Nov 19, 2017; Mexico City, MEX; New England Patriots wide receiver Brandin Cooks (14) and New England Patriots quarterback Tom Brady (12) react after touchdown during the game against the Oakland Raiders at Estadio Azteca. New England won 33-8. Mandatory Credit: Orlando Ramirez-USA TODAY Sports

Welcome to the Super Bowl edition of Snaps, Pace, & Stats, where we examine trends in snap totals and no-huddle usage. It is meant to be a 30,000-foot view of upcoming games, with the goal of identifying which matchups will – and which will not – be played on fertile fantasy soil. Since there’s only one game this week, let’s examine that Super Bowl soil.

The Patriots and Eagles finished second and third in scoring, respectively, while allowing the fifth- and fourth-fewest points. They tied for the league lead in point differential (+162). These are the best teams their conferences have to offer, both will have gone seven full weeks since playing on the road when the game kicks off, and if Nick Foles doesn’t turn back into a pumpkin, we’ll enjoy an entertaining Super Bowl with intriguing matchups on both sides of the ball.
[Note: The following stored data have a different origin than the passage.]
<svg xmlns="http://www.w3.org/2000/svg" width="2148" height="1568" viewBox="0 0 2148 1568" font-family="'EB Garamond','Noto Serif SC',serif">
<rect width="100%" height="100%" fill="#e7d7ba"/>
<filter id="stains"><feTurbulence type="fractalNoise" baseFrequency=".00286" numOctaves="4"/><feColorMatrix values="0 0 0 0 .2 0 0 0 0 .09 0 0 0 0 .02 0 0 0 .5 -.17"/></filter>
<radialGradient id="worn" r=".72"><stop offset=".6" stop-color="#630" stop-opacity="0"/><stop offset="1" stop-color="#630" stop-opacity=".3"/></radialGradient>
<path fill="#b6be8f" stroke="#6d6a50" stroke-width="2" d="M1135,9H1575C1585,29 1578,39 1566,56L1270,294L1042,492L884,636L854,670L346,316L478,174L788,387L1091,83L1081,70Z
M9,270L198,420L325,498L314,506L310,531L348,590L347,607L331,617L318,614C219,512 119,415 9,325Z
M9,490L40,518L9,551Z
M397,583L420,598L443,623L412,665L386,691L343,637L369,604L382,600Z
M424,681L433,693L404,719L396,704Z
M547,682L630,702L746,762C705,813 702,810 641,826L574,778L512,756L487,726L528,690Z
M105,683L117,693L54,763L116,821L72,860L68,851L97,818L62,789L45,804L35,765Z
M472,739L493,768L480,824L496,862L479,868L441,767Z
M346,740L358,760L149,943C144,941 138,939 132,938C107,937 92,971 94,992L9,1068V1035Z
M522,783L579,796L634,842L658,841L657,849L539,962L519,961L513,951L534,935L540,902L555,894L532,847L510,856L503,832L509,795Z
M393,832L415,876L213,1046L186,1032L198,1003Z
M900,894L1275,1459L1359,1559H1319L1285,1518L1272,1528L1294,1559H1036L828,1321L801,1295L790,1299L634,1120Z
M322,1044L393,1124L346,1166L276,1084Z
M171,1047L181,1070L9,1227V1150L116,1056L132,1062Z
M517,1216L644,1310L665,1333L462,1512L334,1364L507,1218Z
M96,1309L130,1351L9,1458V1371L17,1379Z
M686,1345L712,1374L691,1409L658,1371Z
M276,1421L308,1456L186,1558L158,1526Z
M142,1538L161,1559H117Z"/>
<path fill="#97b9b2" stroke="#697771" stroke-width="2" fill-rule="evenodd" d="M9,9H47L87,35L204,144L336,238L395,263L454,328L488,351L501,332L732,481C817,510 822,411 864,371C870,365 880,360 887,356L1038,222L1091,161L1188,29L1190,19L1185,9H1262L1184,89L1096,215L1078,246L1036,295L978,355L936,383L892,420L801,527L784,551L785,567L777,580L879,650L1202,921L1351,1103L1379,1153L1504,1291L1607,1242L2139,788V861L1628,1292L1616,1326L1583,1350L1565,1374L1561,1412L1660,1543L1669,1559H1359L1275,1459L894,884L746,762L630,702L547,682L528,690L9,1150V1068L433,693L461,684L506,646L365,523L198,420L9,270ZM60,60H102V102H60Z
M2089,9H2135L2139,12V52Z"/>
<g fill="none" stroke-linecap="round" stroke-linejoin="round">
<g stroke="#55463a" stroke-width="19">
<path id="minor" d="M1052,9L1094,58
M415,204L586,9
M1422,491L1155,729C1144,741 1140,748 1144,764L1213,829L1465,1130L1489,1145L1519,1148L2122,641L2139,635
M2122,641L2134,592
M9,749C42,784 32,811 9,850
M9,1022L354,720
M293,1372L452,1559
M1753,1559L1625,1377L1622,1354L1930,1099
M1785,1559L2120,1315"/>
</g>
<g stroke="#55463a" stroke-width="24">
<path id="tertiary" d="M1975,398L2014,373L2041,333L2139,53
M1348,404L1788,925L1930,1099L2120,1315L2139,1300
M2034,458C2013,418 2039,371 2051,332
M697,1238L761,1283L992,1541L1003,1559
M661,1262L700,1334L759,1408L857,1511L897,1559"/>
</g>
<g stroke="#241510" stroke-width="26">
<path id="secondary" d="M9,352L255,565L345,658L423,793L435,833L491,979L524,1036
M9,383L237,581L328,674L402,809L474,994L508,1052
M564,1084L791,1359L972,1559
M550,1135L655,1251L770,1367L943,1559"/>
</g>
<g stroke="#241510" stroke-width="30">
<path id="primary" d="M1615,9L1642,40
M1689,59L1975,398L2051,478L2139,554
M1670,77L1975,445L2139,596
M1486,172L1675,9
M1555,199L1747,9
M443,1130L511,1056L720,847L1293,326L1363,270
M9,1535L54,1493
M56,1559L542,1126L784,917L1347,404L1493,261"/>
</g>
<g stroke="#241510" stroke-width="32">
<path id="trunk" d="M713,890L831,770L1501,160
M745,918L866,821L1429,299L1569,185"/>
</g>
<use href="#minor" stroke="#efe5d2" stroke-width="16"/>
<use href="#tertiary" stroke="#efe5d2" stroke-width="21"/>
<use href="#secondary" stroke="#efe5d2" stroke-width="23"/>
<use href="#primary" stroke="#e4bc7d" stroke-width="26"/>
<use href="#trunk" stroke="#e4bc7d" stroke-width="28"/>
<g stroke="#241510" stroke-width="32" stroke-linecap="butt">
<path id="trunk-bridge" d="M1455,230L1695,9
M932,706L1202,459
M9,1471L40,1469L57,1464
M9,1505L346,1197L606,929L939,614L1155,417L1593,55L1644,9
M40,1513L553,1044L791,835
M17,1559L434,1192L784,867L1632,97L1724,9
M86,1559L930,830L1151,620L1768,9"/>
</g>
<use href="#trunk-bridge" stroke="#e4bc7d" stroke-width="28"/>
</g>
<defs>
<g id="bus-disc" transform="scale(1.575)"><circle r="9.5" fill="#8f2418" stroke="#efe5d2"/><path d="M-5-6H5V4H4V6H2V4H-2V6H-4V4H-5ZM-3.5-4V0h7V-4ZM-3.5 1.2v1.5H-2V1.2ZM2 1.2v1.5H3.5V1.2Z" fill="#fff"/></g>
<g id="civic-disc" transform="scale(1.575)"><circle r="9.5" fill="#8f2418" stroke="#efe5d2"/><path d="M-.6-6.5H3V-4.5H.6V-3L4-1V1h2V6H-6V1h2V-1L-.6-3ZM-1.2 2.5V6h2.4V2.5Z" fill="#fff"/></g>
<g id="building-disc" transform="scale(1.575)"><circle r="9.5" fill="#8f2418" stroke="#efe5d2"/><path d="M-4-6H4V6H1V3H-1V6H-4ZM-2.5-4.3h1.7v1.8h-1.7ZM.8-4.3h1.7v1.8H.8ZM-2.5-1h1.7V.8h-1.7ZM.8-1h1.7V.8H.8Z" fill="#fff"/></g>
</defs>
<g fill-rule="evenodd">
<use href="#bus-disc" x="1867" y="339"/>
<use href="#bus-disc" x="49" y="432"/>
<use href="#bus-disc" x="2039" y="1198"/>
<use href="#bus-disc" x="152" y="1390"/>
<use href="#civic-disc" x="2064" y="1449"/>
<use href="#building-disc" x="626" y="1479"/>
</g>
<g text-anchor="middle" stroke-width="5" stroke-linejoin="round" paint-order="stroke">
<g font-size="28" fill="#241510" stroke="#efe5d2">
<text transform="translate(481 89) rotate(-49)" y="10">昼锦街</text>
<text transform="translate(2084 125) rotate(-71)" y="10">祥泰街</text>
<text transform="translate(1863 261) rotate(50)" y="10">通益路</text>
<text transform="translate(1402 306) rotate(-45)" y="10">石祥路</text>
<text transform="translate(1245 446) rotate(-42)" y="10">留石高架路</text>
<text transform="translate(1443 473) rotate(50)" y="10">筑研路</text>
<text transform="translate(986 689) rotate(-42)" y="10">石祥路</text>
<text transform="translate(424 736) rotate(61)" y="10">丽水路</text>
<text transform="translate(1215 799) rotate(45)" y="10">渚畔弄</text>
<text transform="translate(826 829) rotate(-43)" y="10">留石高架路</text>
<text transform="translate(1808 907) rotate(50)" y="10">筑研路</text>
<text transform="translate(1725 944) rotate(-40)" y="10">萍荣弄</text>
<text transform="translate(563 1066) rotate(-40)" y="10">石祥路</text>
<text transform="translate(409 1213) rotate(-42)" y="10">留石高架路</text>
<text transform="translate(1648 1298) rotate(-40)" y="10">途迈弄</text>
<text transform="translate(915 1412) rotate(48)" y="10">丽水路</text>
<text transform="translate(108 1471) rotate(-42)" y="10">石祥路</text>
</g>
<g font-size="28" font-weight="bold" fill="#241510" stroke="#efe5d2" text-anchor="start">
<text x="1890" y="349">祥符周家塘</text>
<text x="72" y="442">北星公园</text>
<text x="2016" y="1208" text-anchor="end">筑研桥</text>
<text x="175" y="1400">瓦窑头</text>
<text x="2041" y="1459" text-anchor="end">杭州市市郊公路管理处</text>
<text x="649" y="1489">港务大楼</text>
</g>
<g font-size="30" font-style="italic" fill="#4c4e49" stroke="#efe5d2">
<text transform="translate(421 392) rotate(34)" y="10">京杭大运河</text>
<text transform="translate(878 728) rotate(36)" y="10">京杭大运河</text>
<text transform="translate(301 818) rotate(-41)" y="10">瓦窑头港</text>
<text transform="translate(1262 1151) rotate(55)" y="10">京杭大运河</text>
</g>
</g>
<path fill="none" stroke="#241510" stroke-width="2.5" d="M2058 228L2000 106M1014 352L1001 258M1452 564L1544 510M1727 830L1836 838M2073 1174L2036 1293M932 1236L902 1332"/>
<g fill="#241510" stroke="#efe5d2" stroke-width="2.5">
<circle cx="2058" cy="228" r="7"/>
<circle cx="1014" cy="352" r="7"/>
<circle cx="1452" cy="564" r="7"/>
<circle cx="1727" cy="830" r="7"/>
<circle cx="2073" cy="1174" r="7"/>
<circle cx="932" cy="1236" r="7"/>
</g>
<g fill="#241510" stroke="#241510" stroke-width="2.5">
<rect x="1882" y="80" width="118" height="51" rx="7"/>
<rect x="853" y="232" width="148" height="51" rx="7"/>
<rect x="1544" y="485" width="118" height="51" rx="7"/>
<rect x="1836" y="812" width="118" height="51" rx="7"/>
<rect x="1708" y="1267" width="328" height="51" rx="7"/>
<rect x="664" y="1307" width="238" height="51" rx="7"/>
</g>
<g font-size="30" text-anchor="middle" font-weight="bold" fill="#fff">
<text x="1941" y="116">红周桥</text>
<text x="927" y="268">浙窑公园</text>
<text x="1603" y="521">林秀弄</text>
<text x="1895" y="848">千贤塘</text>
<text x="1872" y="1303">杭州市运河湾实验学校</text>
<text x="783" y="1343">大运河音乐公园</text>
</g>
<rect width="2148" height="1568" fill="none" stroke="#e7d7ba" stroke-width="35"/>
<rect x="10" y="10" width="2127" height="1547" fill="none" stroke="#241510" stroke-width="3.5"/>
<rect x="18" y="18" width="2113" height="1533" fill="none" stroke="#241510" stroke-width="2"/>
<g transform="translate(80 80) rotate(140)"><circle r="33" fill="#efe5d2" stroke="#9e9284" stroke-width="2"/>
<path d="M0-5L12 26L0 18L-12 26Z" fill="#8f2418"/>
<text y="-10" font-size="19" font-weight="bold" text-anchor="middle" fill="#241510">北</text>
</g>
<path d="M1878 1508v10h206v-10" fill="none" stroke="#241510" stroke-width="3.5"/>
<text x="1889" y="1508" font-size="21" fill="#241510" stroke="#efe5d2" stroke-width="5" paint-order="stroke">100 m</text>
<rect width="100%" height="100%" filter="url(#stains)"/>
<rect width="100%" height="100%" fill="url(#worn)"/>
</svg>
How will it play out from a pace perspective, and more importantly, which players stand to benefit?

Of course, each team would prefer to possess the ball and dictate their preferred game script. The Eagles led the league in average time of possession during the regular season (32:41) and raised that mark in the playoffs (33:05). The Patriots were no slouches, averaging the 11th-highest time of possession (30:37) – although they were most recently limited to 24:52 as the Jaguars played keep-away. During the Belichick era, when New England held the ball for less than 24:53, they had been 8-22 before beating Jacksonville. If this repeats against a more complete Eagles team, it’s unlikely that record will improve to 10-22.

2017 Snaps Per Game 2017 Rank Last Four Games
Philadelphia Eagles (67.1) 3rd New England Patriots (69.0)
New England Patriots (66.9) 4th Philadelphia Eagles (61.8)

The Eagles ran the third-most plays per game (67.1) and scored the fourth-most points per snap this season. Naturally, things mostly went south after Carson Wentz was lost in Week 14, and their Foles-led offense averaged 9.5 points and 58 plays over the final two regular season games. They managed to score 15 and produce 63 snaps against the Falcons in what statistically looked like a decent playoff outing for Foles (it wasn’t). He then had a seeming out-of-body experience in the NFC Championship, posting a 141.4 passer rating (he has an 87.4 career average). His nearly perfect passer rating while under pressure (152.1) contrasted sharply with his previous results this season (34.0), and every prior year (83.1 was easily his high, 49.9 his low).